Spatial Autocorrelation in Residuals

  • We have now seen several models / datasets where effect of some variable \(X\) (say, population) on another variable \(Y\) (say, disease count) is spatial! (Kind of the whole point of the class 😜)
  • So, to see when OLS will “work”, vs. when you need to incorporate GIS, key step is plotting the spatial distribution of regression residuals!

Example: Italian Elections

Ward and Gleditsch (2018), Figure 2.3

Ward and Gleditsch (2018), Figure 2.4

Will OLS “Work” Here?

  • Can we use OLS to derive the BLUE of the effect of GDP on voting?
Plain OLS
\(N = 477\) \(\widehat{\beta}\) SE \(t\)
Intercept 35.30 2.21 15.96
Log GDP per cap 13.46 0.65 20.84

Moran’s \(I\) for residuals = 0.47(!)

 

Spatial Regression
\(N = 477\) \(\widehat{\beta}\) SE \(t\)
Intercept 4.70 1.66 2.80
Log GDP per cap 1.77 0.48 3.66
\(\rho\) 0.87 0.02 36.7

What Does it Mean that “Spatial Effect” is Significant?

Ward and Gleditsch (2018), Figure 2.5

Case 1: No Residual Spatial Autocorrelation

  • Example: Residuals have Moran’s \(I\) near 0…
  • …Don’t need GIS at all!

Case 2: Conditional Autoregressive Model (CAR)

  • GIS, but… only for “fixing” your regression

\[ Y_i = \underbrace{\mu_i}_{\text{Non-spatial model}} + \underbrace{\frac{1}{w_{i,cdot}}\sum_{j \neq i}(Y_j - \mu_j)}_{\text{Spatial Autocorrelation}} + \varepsilon_i \]

Case 3: Simultaneous Autoregressive Model (SAR)

  • The main event!

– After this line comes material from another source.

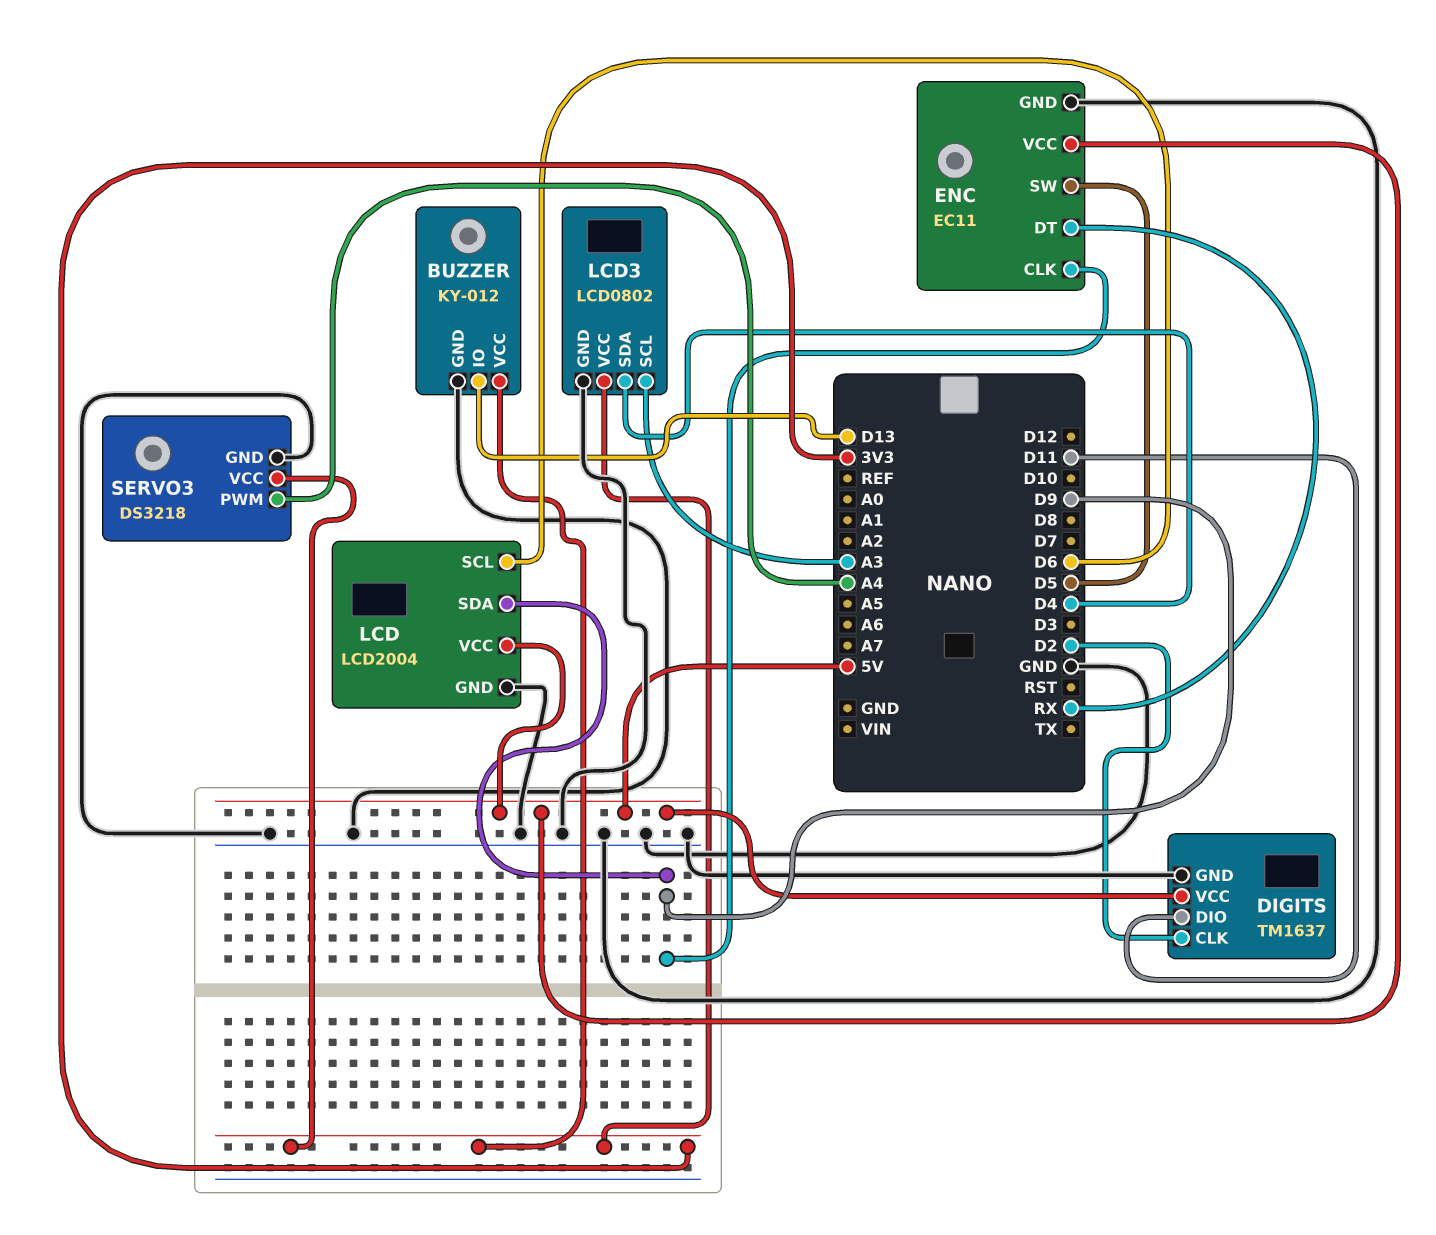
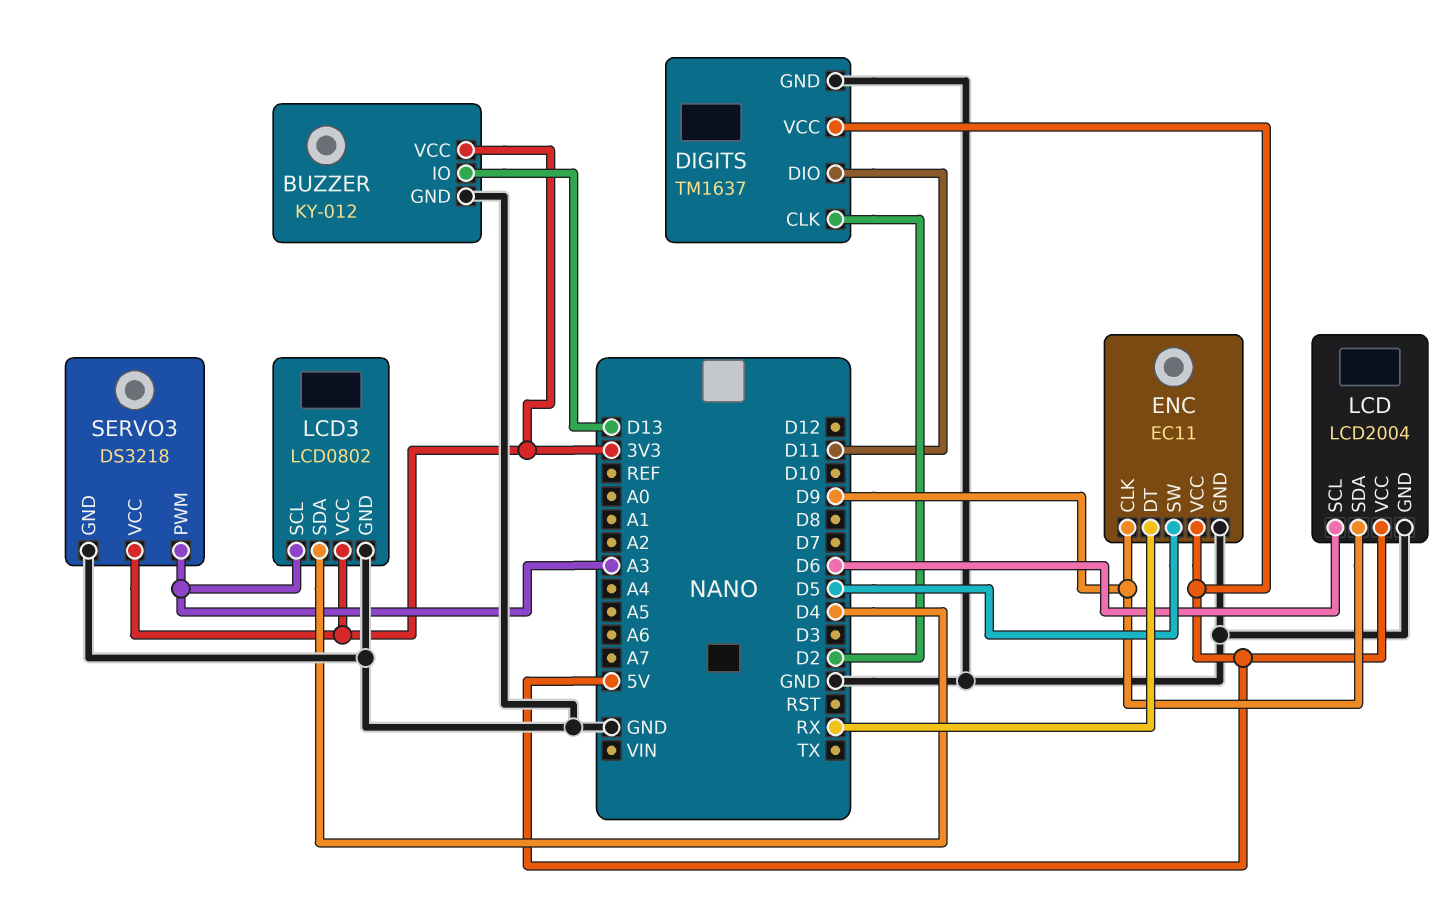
SERVO3 pin PWM: A4 -> A3

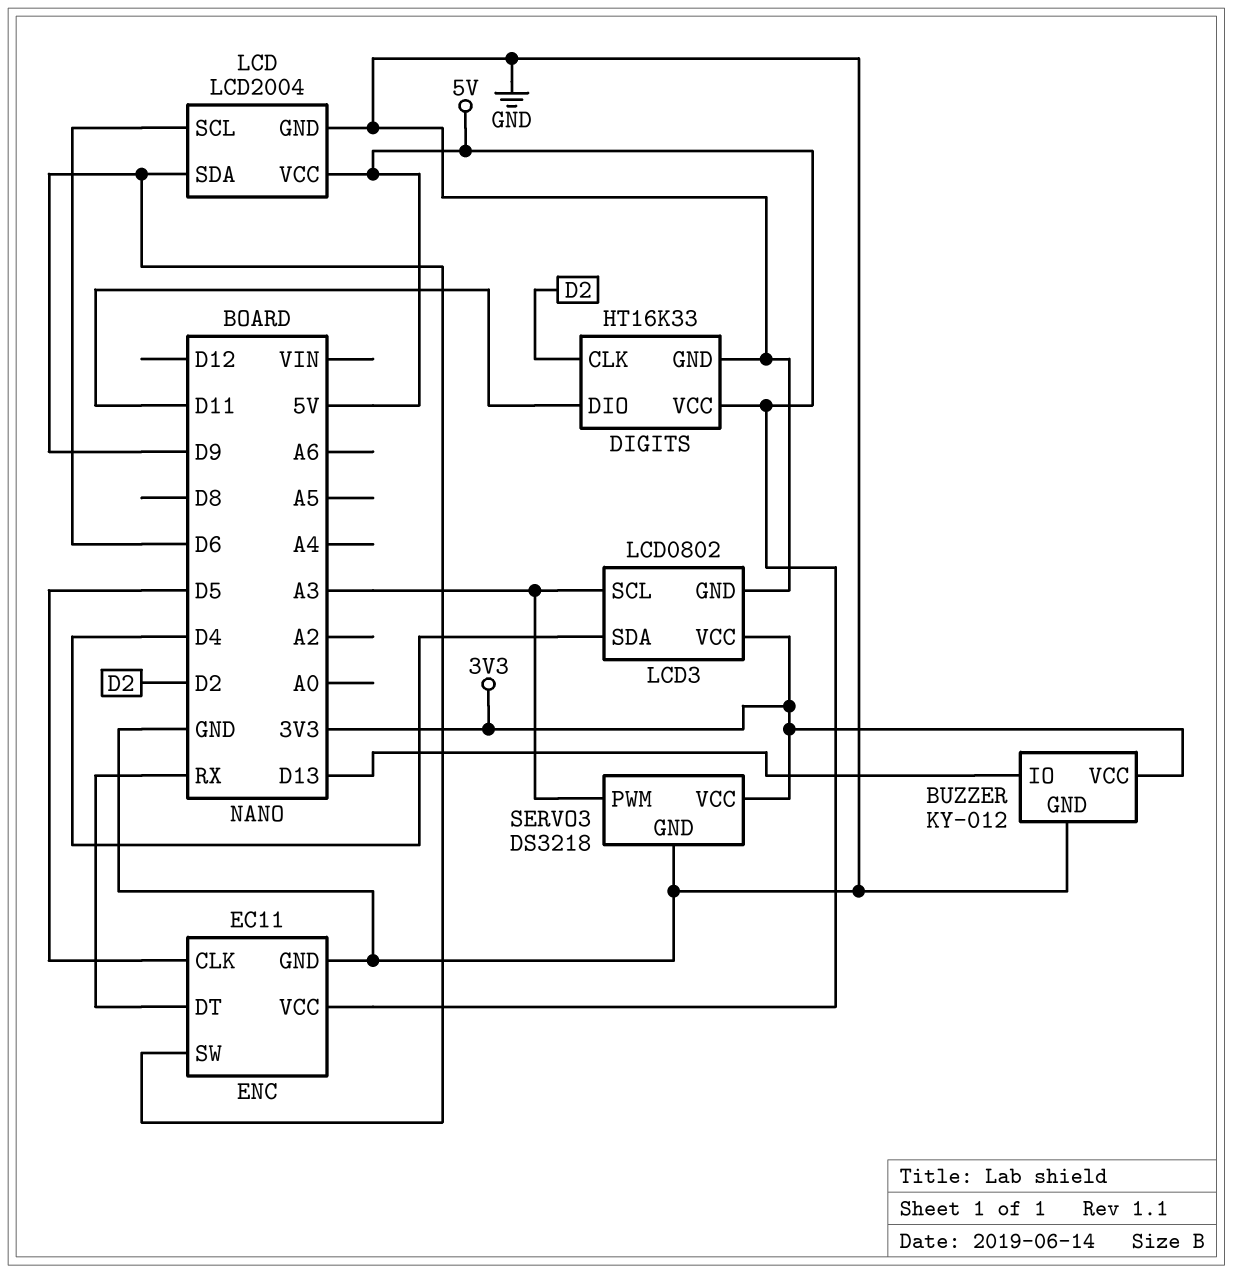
DIGITS: TM1637 -> HT16K33
ENC pin CLK: D9 -> D5
ENC pin SW: D5 -> D9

Here we are explicitly modeling “spatially lagged” versions of our dependent variable \(Y\)!

\[ Y = \mathbf{X}\beta + \rho \underbrace{\mathbf{W}Y}_{\mathclap{\text{Spatially-lagged }Y}} + \boldsymbol\varepsilon \]

References

Gimond, Manuel. 2024. Introduction to GIS and Spatial Analysis. Colby College (ES214).
Ward, Michael D., and Kristian Skrede Gleditsch. 2018. Spatial Regression Models. SAGE Publications.